Despite broad support and enthusiasm for the baseline survey of practice, by June 2015 only one-third of registered ICUs had contributed data to the survey or approximately 900 participants nationwide. The lack of financial incentives from aC3KTion Net and lack of local resources at the site level were anecdotally identified as being responsible for not being able to contribute data at all or in a timely manner. Although the average time to abstract the CDS was significant, it was less than one hour per patient and we estimate that data collection per patient was less than two hours when the modules were included with the CDS. Although most ICUs maintain that quality improvement is a priority, in reality, dedicating resources to its conduct in the busy environment of the ICU remains challenging. This was a common refrain from our participating sites. Other factors which may have led to the poor response of baseline practice included the launch of multiple initiatives at once and perceived lack of return for the time spent on data collection. Financial incentives were not available for the collection of the data, and it is possible that the offer of standardised comparative reports of performance, ability to participate in our KT activities and access to the repository of practices was perceived to be insufficient. This will require further investigation. 

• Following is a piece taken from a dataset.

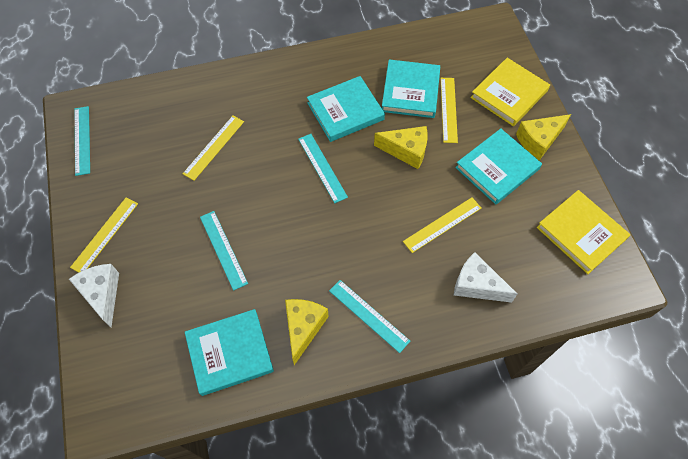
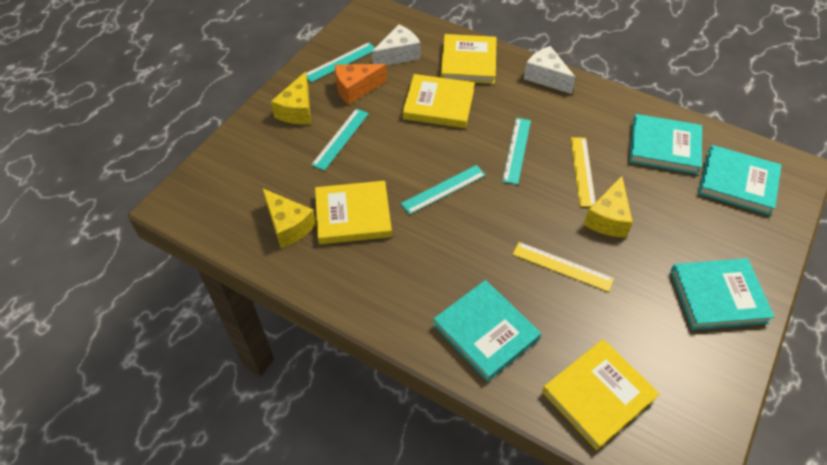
orange cheese: 0 -> 1
yellow book: 2 -> 4
yellow ruler: 4 -> 2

The purpose of the baseline survey of practice was to ascertain penetration of research evidence into current practice and thereby target our knowledge translation efforts to the largest gaps. Since the baseline survey is incomplete, we have not been able to do this on a large scale. To this end, we offered the collaborative opportunity to ICUs which would or had completed the baseline survey. In spite of aggressive recruitment for the collaborative and expressed interest, participation was very limited with the expressed barriers being lack of availability of staff and the time commitment required. For the hospitals that participated in the collaborative, it was well received, and garnered positive feedback. Again, the ability to commit resources to external quality improvement initiatives appears to be limited. We are unable to comment on internal quality improvement. 
We have developed a platform for KT activities that is nationally inclusive of both academic and community centres. Once complete, the analysis of the baseline practice data will provide insights and directionality forward. Many resource challenges and barriers to the conduct of KT and quality improvement in Canadian critical care units are present and provided challenges for the operation of the network as it was originally envisioned. More efforts are required to overcome these challenges and these are ongoing.